The Prometheus deployment yaml:

apiVersion: extensions/v1beta1
kind: Deployment
metadata:
  name: prometheus
  namespace: default
spec:
  replicas: 1
  template:
    metadata:
      labels:
        app: prometheus
    spec:
      containers:
        - name: prometheus
          image: prom/prometheus
          args:
            - "--config.file=/etc/prometheus/prometheus.yml"
            - "--storage.tsdb.path=/prometheus/"
            - "--storage.tsdb.retention=2200h"
          ports:
            - containerPort: 9090
          volumeMounts:
            - name: prometheus-config-volume
              mountPath: /etc/prometheus/
            - name: prometheus-storage-volume
              mountPath: /prometheus/
      volumes:
        - name: prometheus-config-volume
          configMap:
            defaultMode: 420
            name: prometheus-server-conf
        - name: prometheus-storage-volume
          persistentVolumeClaim:
            claimName: azurefile
---
apiVersion: v1
kind: Service
metadata:
  labels:
    app: prometheus
  name: prometheus
spec:
  type: LoadBalancer
  loadBalancerIP: ...
  ports:
    - port: 80
      protocol: TCP
      targetPort: 9090
  selector:
    app: prometheus

Application deployment yaml:

apiVersion: apps/v1
kind: Deployment
metadata:
  name: api-app
spec:
  replicas: 2
  selector:
    matchLabels:
      app: api-app
  template:
    metadata:
      labels:
        app: api-app
    spec:
      containers:
      - name: nginx
        image: nginx
        lifecycle:
          preStop:
            exec:
              command: ["/usr/sbin/nginx","-s","quit"]
        ports:
          - containerPort: 80
            protocol: TCP
        resources:
          limits:
            cpu: 50m
            memory: 100Mi
          requests:
            cpu: 10m
            memory: 50Mi
        volumeMounts:
          - name: app-api
            mountPath: /var/run/app
          - name: nginx-conf
            mountPath: /etc/nginx/conf.d
      - name: api-app
        image: azurecr.io/app_api_se:opencv
        workingDir: /app
        command: ["/usr/local/bin/uwsgi"]
        args:
          - "--die-on-term"
          - "--manage-script-name"
          - "--mount=/=api:app_dispatch"
          - "--socket=/var/run/app/uwsgi.sock"
          - "--chmod-socket=777"
          - "--pyargv=se"
          - "--metrics-dir=/storage"
          - "--metrics-dir-restore"
        resources:
          requests:
            cpu: 150m
            memory: 1Gi
        volumeMounts:
          - name: app-api
            mountPath: /var/run/app
          - name: storage
            mountPath: /storage
      volumes:
        - name: app-api
          emptyDir: {}
        - name: storage  
          persistentVolumeClaim:
            claimName: app-storage
        - name: nginx-conf
          configMap:
            name: app
      tolerations:
      - key: "sku"
        operator: "Equal"
        value: "test"
        effect: "NoSchedule"
---
apiVersion: v1
kind: Service
metadata:
  labels:
    app: api-app
  name: api-app
spec:
  ports:
    - port: 80
      protocol: TCP
      targetPort: 80
  selector:
    app: api-app
-- user1334557
flask
kubernetes
monitoring
prometheus
uwsgi

2 Answers

5/30/2019

With this configuration for a volume, it will be removed when you release a pod.

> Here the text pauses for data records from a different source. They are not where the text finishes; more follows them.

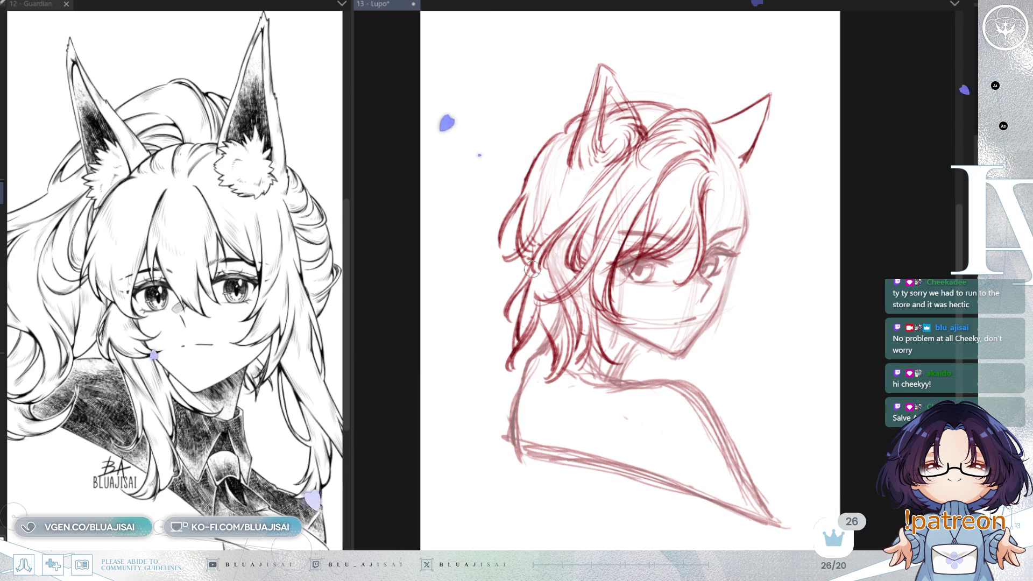
Step: Resize the brush, then lighten the left hair tips and erase and redraw the left strands
key("e")
key("p")
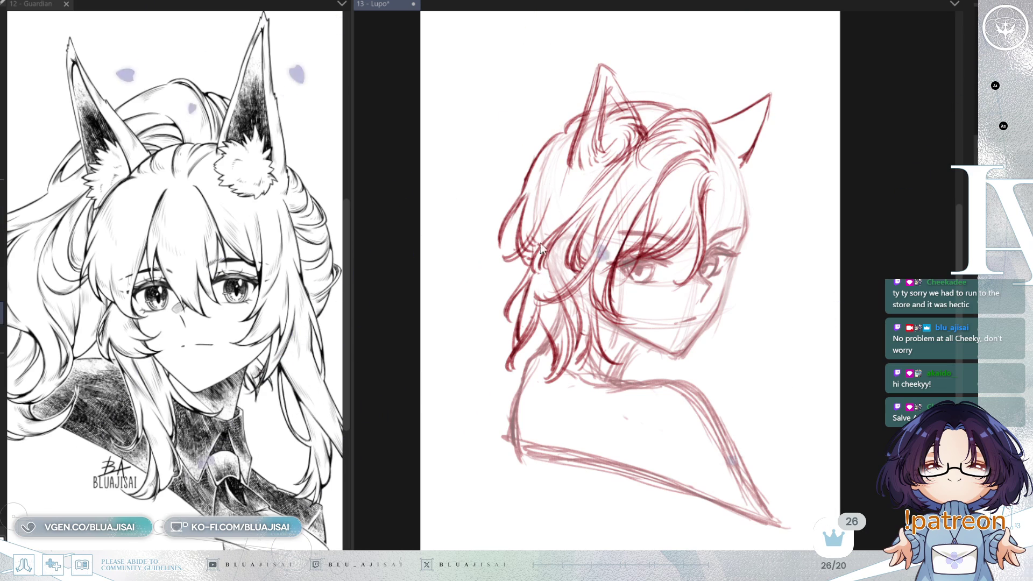
left_click_drag(548, 199, 521, 231)
mouse_move(497, 271)
left_mouse_down()
mouse_move(533, 215)
mouse_move(509, 248)
mouse_move(506, 299)
left_mouse_up()
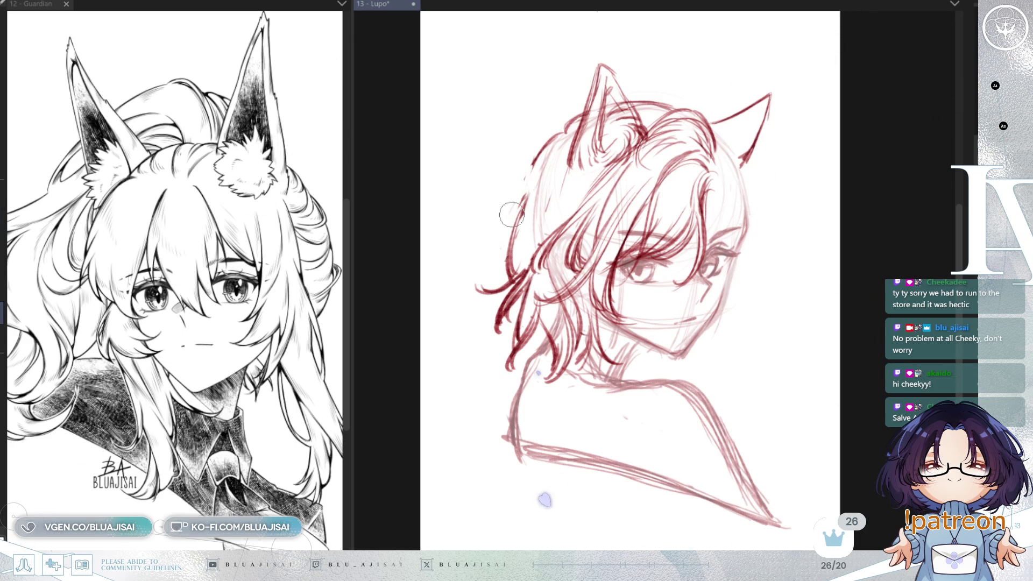
Step: Redraw and darken the line down Lupo's left hair edge, undoing one misplaced stroke
left_click_drag(536, 156, 513, 258)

You are basically looking for a PersistentVolumne, documentation and example.

Also check, PersistentVolumeClaim.

-- Vishrant
Source: StackOverflow

7/2/2019

Your issue is with the wrong type of controller used to deploy Prometheus.
The Deployment controller is wrong choice in this case (it's meant for Stateless applications, that don't need to maintain any persistence identifiers between Pods rescheduling - like persistence data).

You should switch to StatefulSet kind*, if you require persistence of data (metrics scrapped by Prometheus) across Pod (re)scheduling.

*This is how Prometheus is deployed by default with prometheus-operator.

-- Nepomucen
Source: StackOverflow